You said that your first reaction to the shooting at Pulse in Orlando was deep sadness. Where did your mind go next? Did you feel like you needed to take some kind of action, or to write something?
I know where Pulse nightclub is; I know that area. We play shows there all the time. I grew up going to that area. So it touches you in a different way when you can relate to that. Even with the Bataclan [shooting in Paris], I’ve played the Bataclan, so I can picture myself there, trying to think what would happen if I was there. It’s insane, but that’s naturally what you start to do.
My immediate reaction [to Orlando] is not wanting to write about it – no. It’s more like I fucking hate people; I hate humanity, I don’t know what’s wrong with the world. It’s more that kind of disgust with what’s happening in this day and age.
“My immediate reaction [to Orlando] is not wanting to write about it – no. It’s more like I fucking hate people.”
Through your Web series and your column, you’ve hosted discussions about the everyday violence that happens to transgender people. Does the public conversation about this mass shooting also need to include discussions of the violence trans men and women face regularly?
It’s hard to relate the two because [Pulse] was a queer nightclub but it’s not like the transgender people were specifically targeted in what happened. But I do think it’s important to talk about the everyday violence that happens against transgender people. That’s what talking about HB2 is really about. It’s like laws like that, people’s mentalities like that, that are thinly masked transphobia and that equates to violence.
Last week you tweeted that you wrapped your new album. Can you tell us the name?
We’re still arguing that out [laughs], but it’s coming out in the fall.
What are the major themes of this new record?
They’re love songs. I’m feeling like I’m in a place where I can write about things that I’ve never been able to write about before. It’s a fairly cliché topic but it’s also always relevant. Being able to write about love through a trans lens is something that’s not really represented when it comes to love songs.
What song on the album stands out to you right now?

PROBLEMS TO WORK ON:
- a) Summarize the interview in two sentences.
- b) According to the interview, when is the new album coming out?
- c) Carry on the interview from the point where it ends.

DATA LINES:
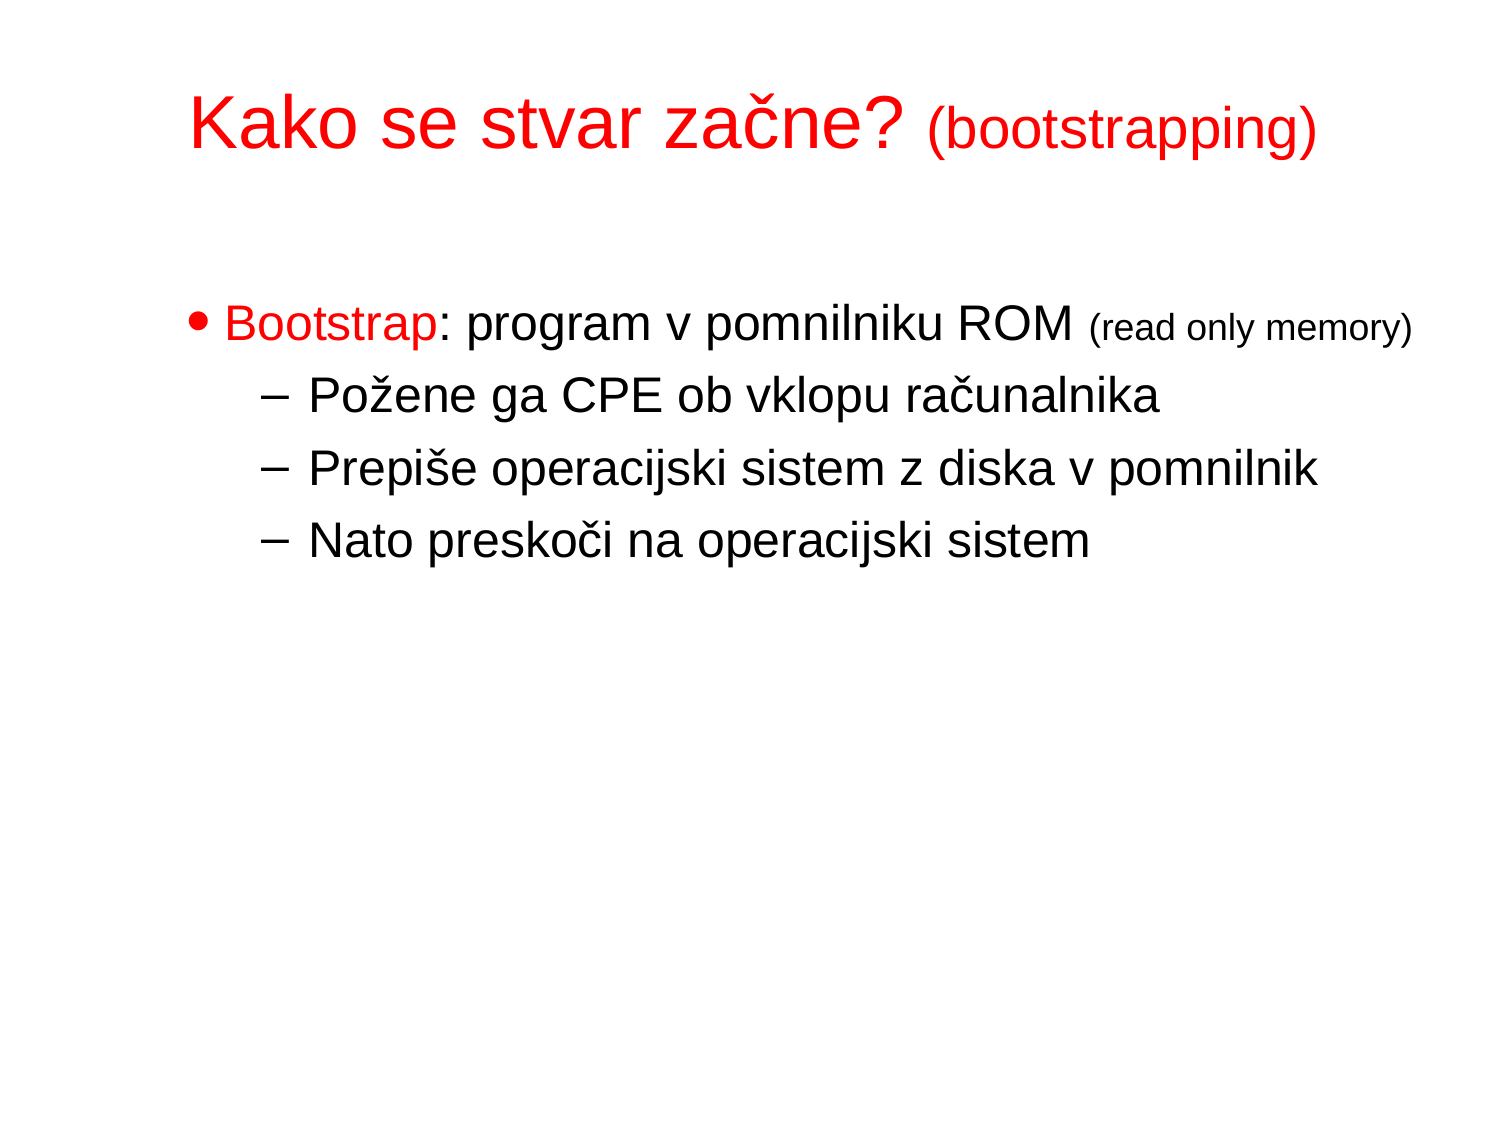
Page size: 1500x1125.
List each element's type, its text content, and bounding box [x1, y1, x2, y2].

list Bootstrap: program v pomnilniku ROM (read only memory) Požene ga CPE ob vklopu računalnika Prepiše operacijski sistem z diska v pomnilnik Nato preskoči na operacijski sistem [171, 282, 1450, 958]
title Kako se stvar začne? (bootstrapping) [72, 66, 1437, 172]
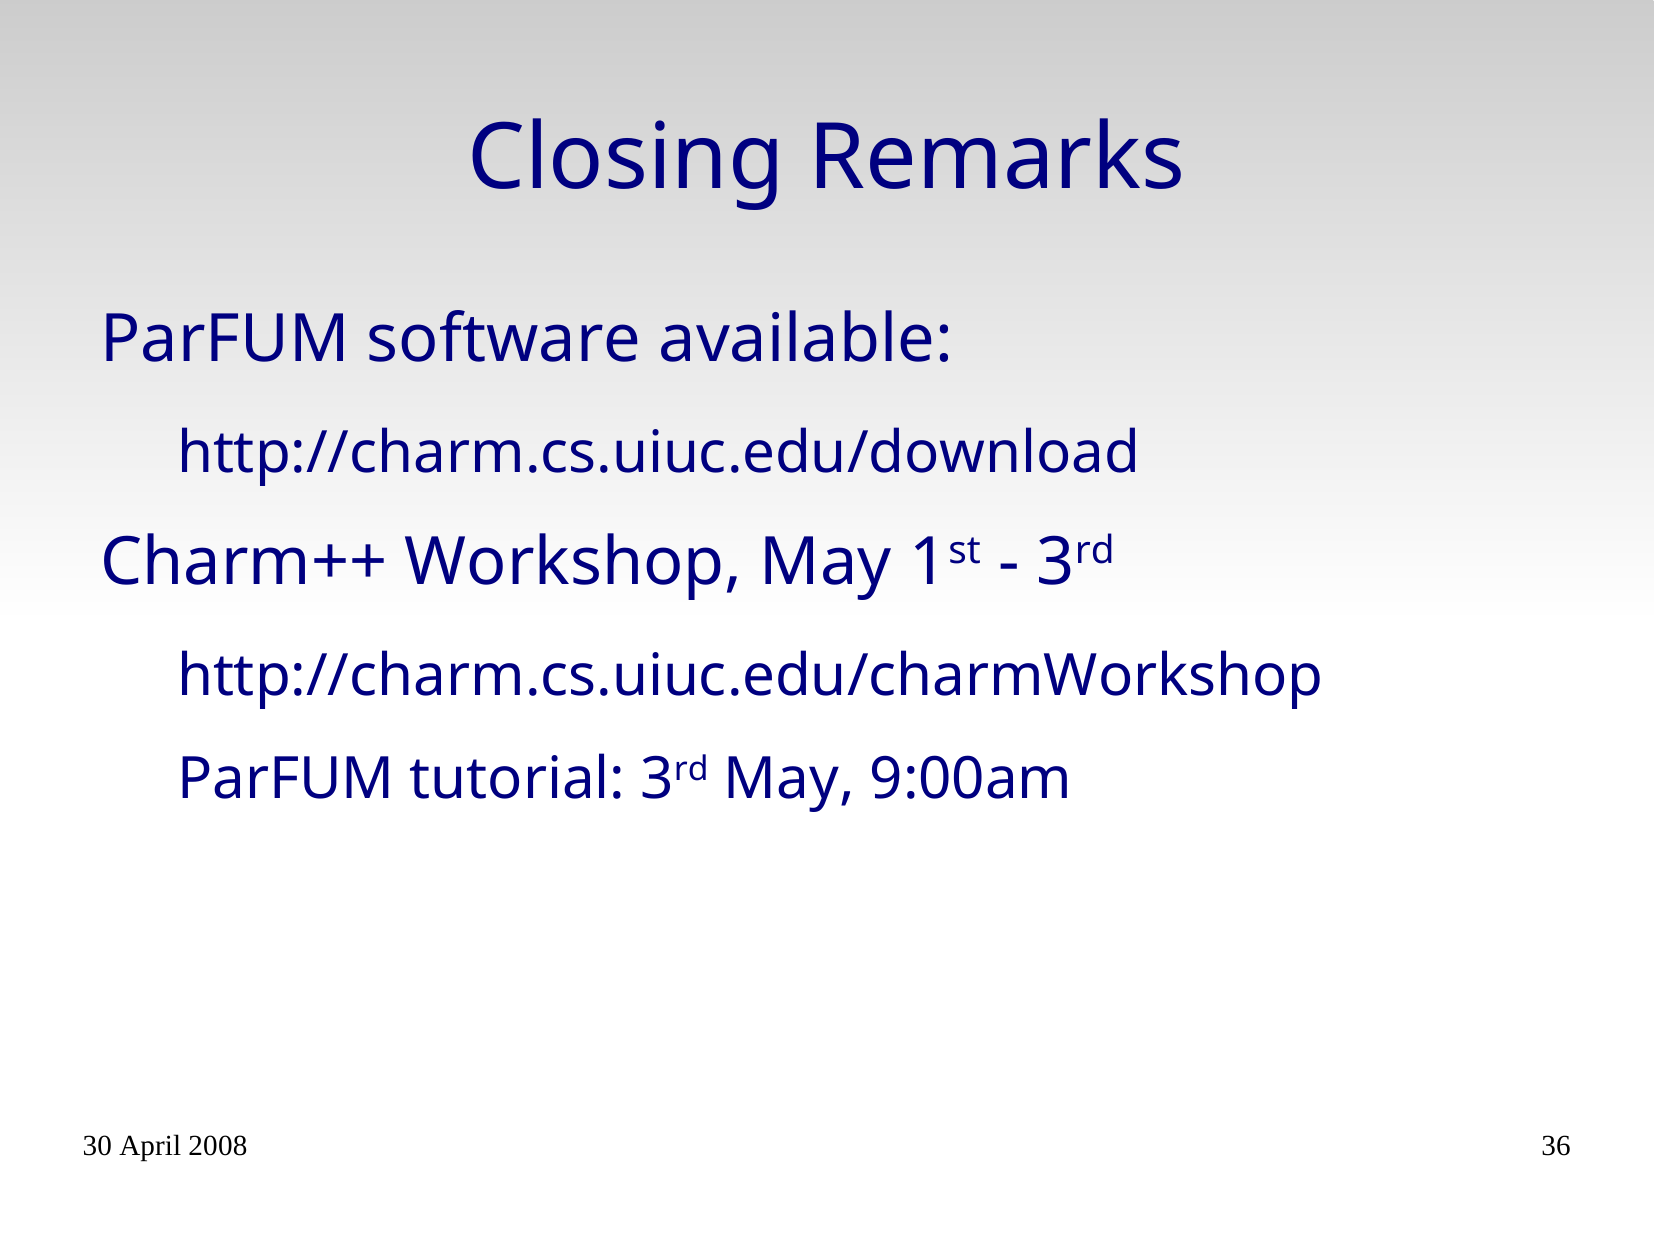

TASK RESULTS:
- a) The interviewee knows the area around Pulse nightclub and reacted to the Orlando shooting with disgust at humanity rather than a wish to write about it. They also call for talking about everyday violence against transgender people, and they describe a new album of love songs, due in the fall, written through a trans lens.

- b) In the fall.

- c)
A song called “Suicide Bomber.” I was thinking about the crazy shit that’s happening in the world today and about the people who are on the periphery of that – like someone’s parents. It’s the idea of, as a parent myself, how does your love relate to your kid if your kid grows up to do something so fucking horrific like a shooting or a bombing? How does the love of a parent then change based on that? How does the idea that you as a couple created something that went on to create such havoc or such terror or chaos? How do you wrestle with those feelings? I wrote that song shortly after the Bataclan incident, thinking about, how do the parents feel? It wasn’t their fault. Do they no longer love their kid?
What drove you to write a memoir?
I’ve always wanted to be a writer, and I’ve kept journals since I was eight years old. I did a field trip in school and the teacher gave me an assignment to keep a journal and I just kept keeping journals ever since. So at this point I have like five or six huge boxes that are just full of journals. Once the book is out I’m just going to burn them all and then I no longer have to carry all these journals with me [laughs]. I can start fresh. It was a little motivated by the need to put an end to this chapter and move on and start writing in a different way.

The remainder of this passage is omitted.